Your implicit beliefs about the correctness of diagnoses should not come into question, and yet they’re the standard by which you’re judging the diagnoses of others (at least, so you imply).

I’d love to agree with you, can you show where you learned all this stuff about how they’re frequently wrong when they do this?

Once again, I defy you to provide some evidence that you’re not just making stuff up.

Never said it wasn’t.

This sentence is hard to decipher. However, I take it that you are asserting that I said the correctness of diagnoses should not come in to question. Again, I never said this. I never said diagnoses were perfect. I never said the diagnostic classification system was perfect. Quit spewing fabrications and nonsense. Please present some evidence for any of your views. Please present any support for your assertions as to what I have said. Otherwise, I will simply add this to the steaming pile of unsupported ranting you offer.

TVAA, to Greck

[QUOTE]

Don’t you know anything about the way our medical systems work? Children and adolescents do not possess the right to refuse medical treatment of any kind. Their legal guardians (usually their parents) have that right.

Yes, this is an aspect of the legal status of being a child. If you are a child, your parents can enroll you in a boarding school, and that becomes the place you legally belong even if you don’t like the teachers. If such a school were to install physical barriers to prevent the children from running off, they would be well within their rights as long as they don’t create fire hazards or something.

So naturally they can place their children in a medical facility and, again, the children do not have the right to leave.
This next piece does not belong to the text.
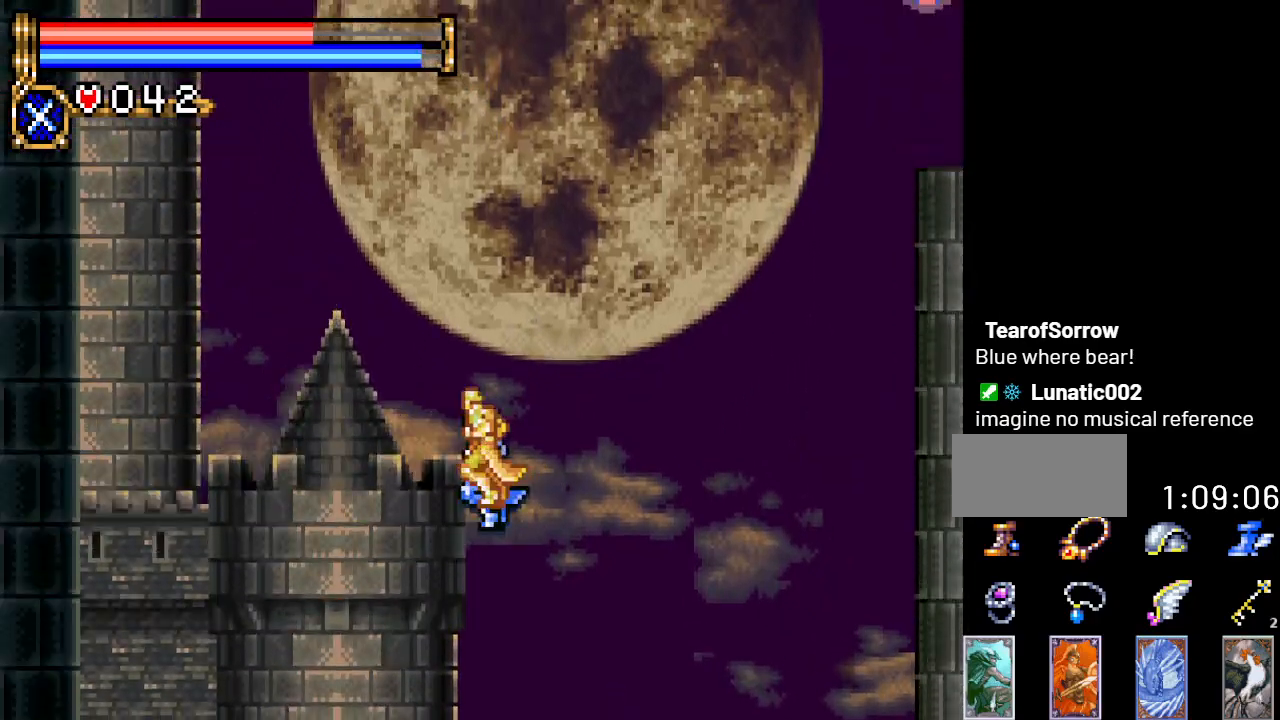
{"buttons": ["DPAD_UP"], "events": [[100, "R1", "up"]]}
In the specific case of psychiatric facilities, clinical personnel have some authority to prevent parents from removing a child placed in their care if they believe the child to be in need of continued treatment. I’m in the process of digging up some references on that. Specific OMH statutes will vary from state to state.
Greck, to TVAA earlier:

In addition to not having the right to leave, a child does not have the authority to consent to medical treatment. Authorization is provided by the parent or guardian as a matter of policy and law. In practice, with regards to psychiatric treatment, such authorization is usually provided by the parent to the facility in a broad general format that permits the facility’s clinical personnel to make the fine choices such as whether or not to administer involuntary psychotropic medication.

Again, I am in the process of compiling some citations for you, and, again, specific OMH statutes vary from location to location. I should add that actual practice may differ from policy, and that in most locations it is not mandatory that facilities report the rates of treatment and whether or not each instance of treatment was voluntary or not. Here in NY our lobbyists managed to get the state Senate and Assembly to pass a bill requiring this kind of reporting with regards to electroshock (ECT), for which we have more support and momentum than for the drugs, but Governor Pataki just vetoed it.

People need to retain the right to be obstinate and unamenable in the face of pressure to change in directions that they do not wish to change. That’s the whole point of having a say in one’s therapy.